Taking this view of the case, it will not be necessary for us to consider the question of liability that would have existed if the relation of guest and innkeeper had ceased between these parties and that of bailor and bailee had been established.

It is argued with much force that even if the relation of bailor and bailee had been established, the evidence in the case showed that the innkeeper was guilty of gross neglect, and that in that event he would be liable for the loss of the goods of the bailor even though it was a gratuitous bailment; but in the case of Hotels Statler Co. v.
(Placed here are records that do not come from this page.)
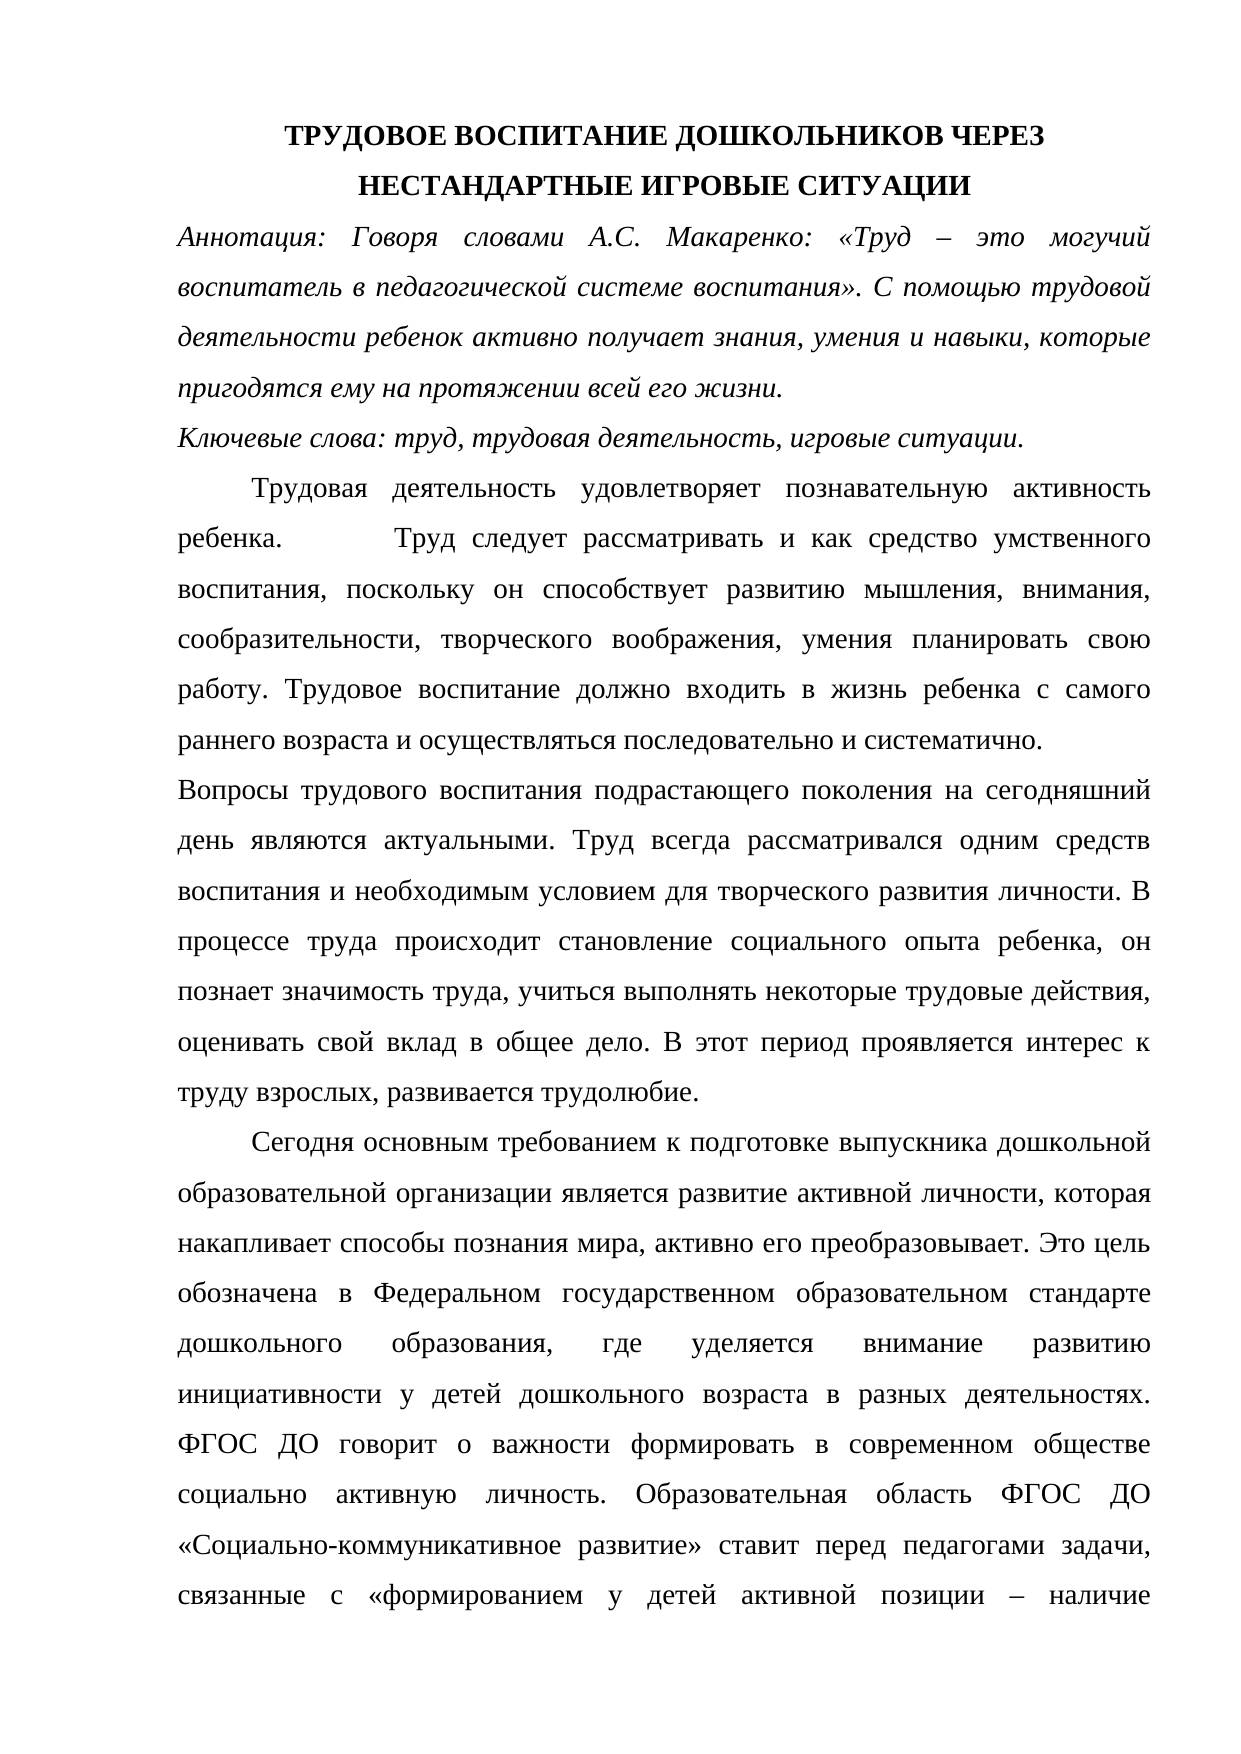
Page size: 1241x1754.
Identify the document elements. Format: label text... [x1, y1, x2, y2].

text Вопросы трудового воспитания подрастающего поколения на сегодняшний день являются актуальными. Труд всегда рассматривался одним средств воспитания и необходимым условием для творческого развития личности. В процессе труда происходит становление социального опыта ребенка, он познает значимость труда, учиться выполнять некоторые трудовые действия, оценивать свой вклад в общее дело. В этот период проявляется интерес к труду взрослых, развивается трудолюбие. [177, 772, 1152, 1108]
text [177, 1124, 1152, 1611]
text Аннотация: Говоря словами А.С. Макаренко: «Труд – это могучий воспитатель в педагогической системе воспитания». С помощью трудовой деятельности ребенок активно получает знания, умения и навыки, которые пригодятся ему на протяжении всей его жизни. [177, 219, 1152, 403]
text Трудовая деятельность удовлетворяет познавательную активность ребенка. Труд следует рассматривать и как средство умственного воспитания, поскольку он способствует развитию мышления, внимания, сообразительности, творческого воображения, умения планировать свою работу. Трудовое воспитание должно входить в жизнь ребенка с самого раннего возраста и осуществляться последовательно и систематично. [177, 470, 1152, 755]
text ТРУДОВОЕ ВОСПИТАНИЕ ДОШКОЛЬНИКОВ ЧЕРЕЗ НЕСТАНДАРТНЫЕ ИГРОВЫЕ СИТУАЦИИ [177, 118, 1152, 202]
text Ключевые слова: труд, трудовая деятельность, игровые ситуации. [177, 420, 1152, 453]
Safier,* decided by this court, Number 2511, this court has already held that instead of being a gratuitous bailment it would be a bailment for hire, citing 14 Ruling Case Law, 533. But as has already been *288said, we base the judgment of this court upon the proposition that the relation of hotelkeeper and guest had not ceased, at least until this valise had been placed in the check-room as ordered and directed by the porter, following the line of authorities that we believe establishes that doctrine.

It is also claimed that the verdict is too high, as Section 5983, General Code, limits the liability of an innkeeper for lost goods to $50.

We do not think this statute applies in cases where the relation of innkeeper and guest exists. In the case of Palace Hotel v. Medart, 87 Ohio St., 130, citing from pages 135 and 136, the supreme court practically decided that this section was not intended to apply to personal property of the guest, other than money, jewelry, etc., .left by the guest in his sleeping room, but only to such goods as may be placed in the care of the innkeeper. We therefore are of the opinion that this verdict, and judgment thereon for two hundred dollars, were sustained by the evidence and are not contrary to law. The judgment will therefore be affirmed.

Judgment affirmed.

Washburn, P. J., and Ingersoll, J., concur.